Does the flower know of the bush?  Does the caterpillar know of the butterfly?  How do we negotiate the spaces between what we know and what is possible?  How do we purposefully move into the unknowing?

Name it Wylde and give yourself permission to be there.

***

some other interesting quotes, same book:

"If we have learned to trust the inner self when it sings, can we trust it when the singing goes flat or stops all together?  What is it that we trust anyway?"

"We want to know whether we're going through a 'dark night of the soul' or a depression.  If it's "a dark night,' we'll try to get through it.  If not, we want Elavil." [gotta love the humor].

 

What I take from this is that humor, and questions are good things when wandering thru the Wylde.  I may be the only person in the world who hasn't quite figured this out yet, but it was a great "aha" moment for me, so I thought I'd share.

8 Comments

  • i like that… that the soul could be the life of possibility inside the seed.

  • Hi, Tammy! Thanks for sharing the poem…Perhaps the best personification of women in the written word! It is a huge poem…it is Wlyde! :o) Happy Autumn Days…

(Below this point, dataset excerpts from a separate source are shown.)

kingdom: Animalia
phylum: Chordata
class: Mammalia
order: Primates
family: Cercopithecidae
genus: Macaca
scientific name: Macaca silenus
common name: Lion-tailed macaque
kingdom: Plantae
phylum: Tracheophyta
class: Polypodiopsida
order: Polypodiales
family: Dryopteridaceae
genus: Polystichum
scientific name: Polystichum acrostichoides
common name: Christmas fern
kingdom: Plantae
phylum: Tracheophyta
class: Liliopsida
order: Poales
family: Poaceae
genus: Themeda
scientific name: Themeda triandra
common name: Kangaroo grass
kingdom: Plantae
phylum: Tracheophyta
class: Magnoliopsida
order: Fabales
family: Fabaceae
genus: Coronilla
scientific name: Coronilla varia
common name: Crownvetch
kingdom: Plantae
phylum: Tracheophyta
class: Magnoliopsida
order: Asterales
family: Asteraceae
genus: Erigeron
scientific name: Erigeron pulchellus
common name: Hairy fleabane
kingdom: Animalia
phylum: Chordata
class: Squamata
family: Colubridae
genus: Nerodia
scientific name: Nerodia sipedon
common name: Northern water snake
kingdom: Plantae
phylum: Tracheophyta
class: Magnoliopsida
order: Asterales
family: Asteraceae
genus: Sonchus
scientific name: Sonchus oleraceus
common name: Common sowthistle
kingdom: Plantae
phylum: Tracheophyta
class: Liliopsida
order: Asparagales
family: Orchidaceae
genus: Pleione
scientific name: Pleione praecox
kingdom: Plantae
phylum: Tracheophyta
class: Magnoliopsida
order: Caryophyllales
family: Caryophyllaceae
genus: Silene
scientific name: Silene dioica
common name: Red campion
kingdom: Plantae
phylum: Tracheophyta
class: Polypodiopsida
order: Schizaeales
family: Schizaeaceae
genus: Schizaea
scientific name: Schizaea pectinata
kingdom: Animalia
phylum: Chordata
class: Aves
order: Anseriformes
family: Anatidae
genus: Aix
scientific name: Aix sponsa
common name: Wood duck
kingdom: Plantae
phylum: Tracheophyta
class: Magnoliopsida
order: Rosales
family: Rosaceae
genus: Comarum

  • Thanks for sharing the poem – it feels bigger than life and mysterious – which I think fits angels rather well. Thanks for sharing some of your journal thoughts and musings, too – wyse and wylde thoughts that inspire – "Does the flower know of the bush? Does the caterpillar know of the butterfly?"…they read rather like koans. Something to meditate on…

  • Hi Tammy.
    Wow….deep! Your words are always so thought provoking and I am thankful that you allow me to read them. I believe in angles and the poem,"The Angels" was as if I was reading my own thoughts out loud.
    As always, thank you for sharing.
    Have a good week.
    Lois

  • Hi Tammy,
    Thank you for visiting my site and sharing your care:) I feel so thrilled and honoured to receive the Wylde Woman Award. I THANK YOU for your dedication to enlarging women's power in the world stretched sisterhood. I LOVE Angels, and I strongly believe that each one of us is angel and most of the time I fly over by embracing another angel with love and care.
    Have a creative day. Happy Autumn Wishes.

  • I forgot to say something very important: love your crayon drawings, so colourful and round and expressive
    A

  • Tammy, thanks for sharing the poem, it is such a beautiful one and brings hundred pictures to my mind (of angels:) and thanks for sharing your journal notes and quotes, your ponderings, always interesting!
    love
    Andrea

  • Tammi, your quotes are always such a gift. I have been amazed by Linda Hogan since the novel "Mean Spirit" in 1990. I have already put holds on "Face to Face" and "The Feminine Face of God" at my local library: it had both. Having written a number of poems about angels myself, I greatly appreciate Judith Roche's "The Angels." Angels are not pretty little things, but forces to be reckoned with.

    And by the way: your crayon drawings are inspired. They would make wonderful quilts!